I am not sure what you mean here - "of more questionable accuracy [than CPI measurements today]", or "of more questionable accuracy [than gold in reflecting the cost of producing a coke]"? If the former, I grant it, but not (automatically) that it's enough to make a difference. The latter seems absurd - as I elaborate on a bit below.

"CPI measures many different types of goods (not all go up together)"

Coke is made out of many different types of goods (in terms of everything it takes to put a bottle on a store shelf), plus labor of people who want to buy many different types of goods. CPI should be expected to track the cost of producing a coke quite a bit better than a single commodity that isn't even involved in the manufacture and which experienced changes in supply that had nothing to do with coke.

"[A] doubling of CPI over that many years is relatively low inflation."

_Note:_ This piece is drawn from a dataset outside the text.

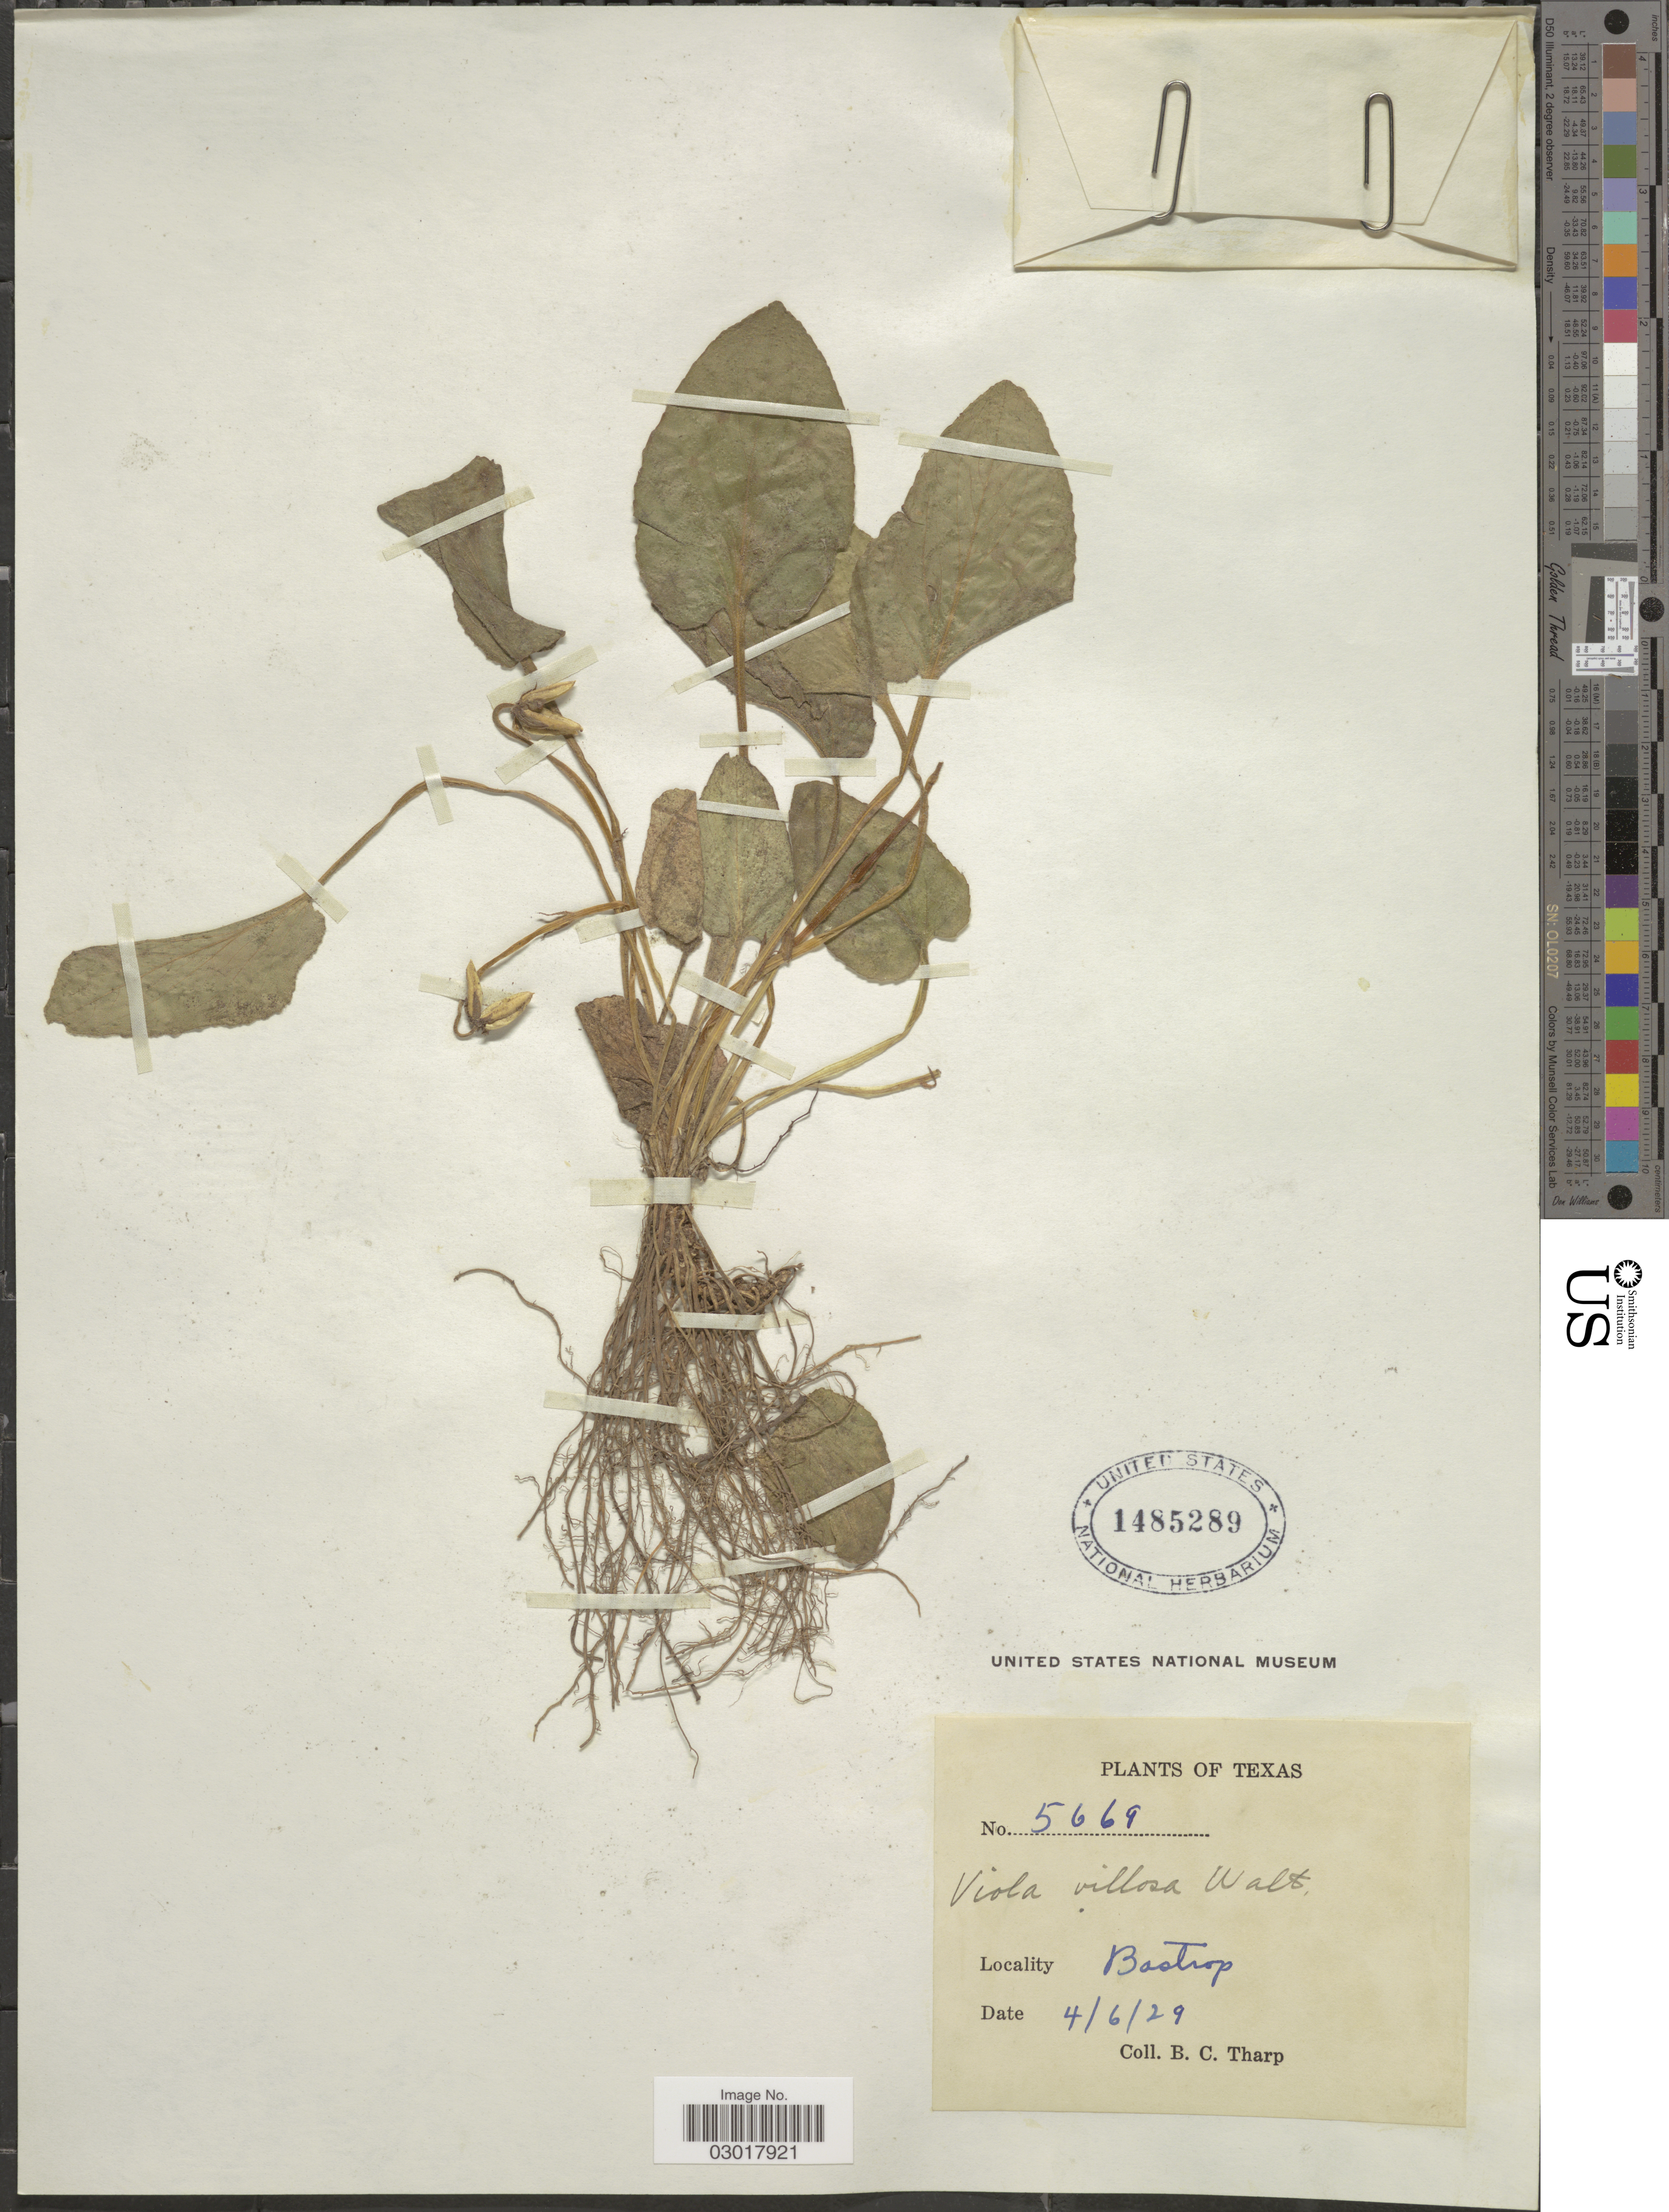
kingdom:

Relatively low, but not absurdly low, and certainly not completely flat; and note (!) that the end points picked here are not representative. 1930 CPI is the start of the depression; inflation in the 1920s was higher than anything we've seen since (says wolfram alpha) and the price of coke did not move.

To the general, implied counterfactual - "would Coke have raised it's prices sooner if there were much higher inflation?" - I think we have to answer "of course", but that doesn't necessarily mean that unusually low inflation was a significant part of it. Earlier periods have experienced less inflation, but coke's price lasted an unusually long time.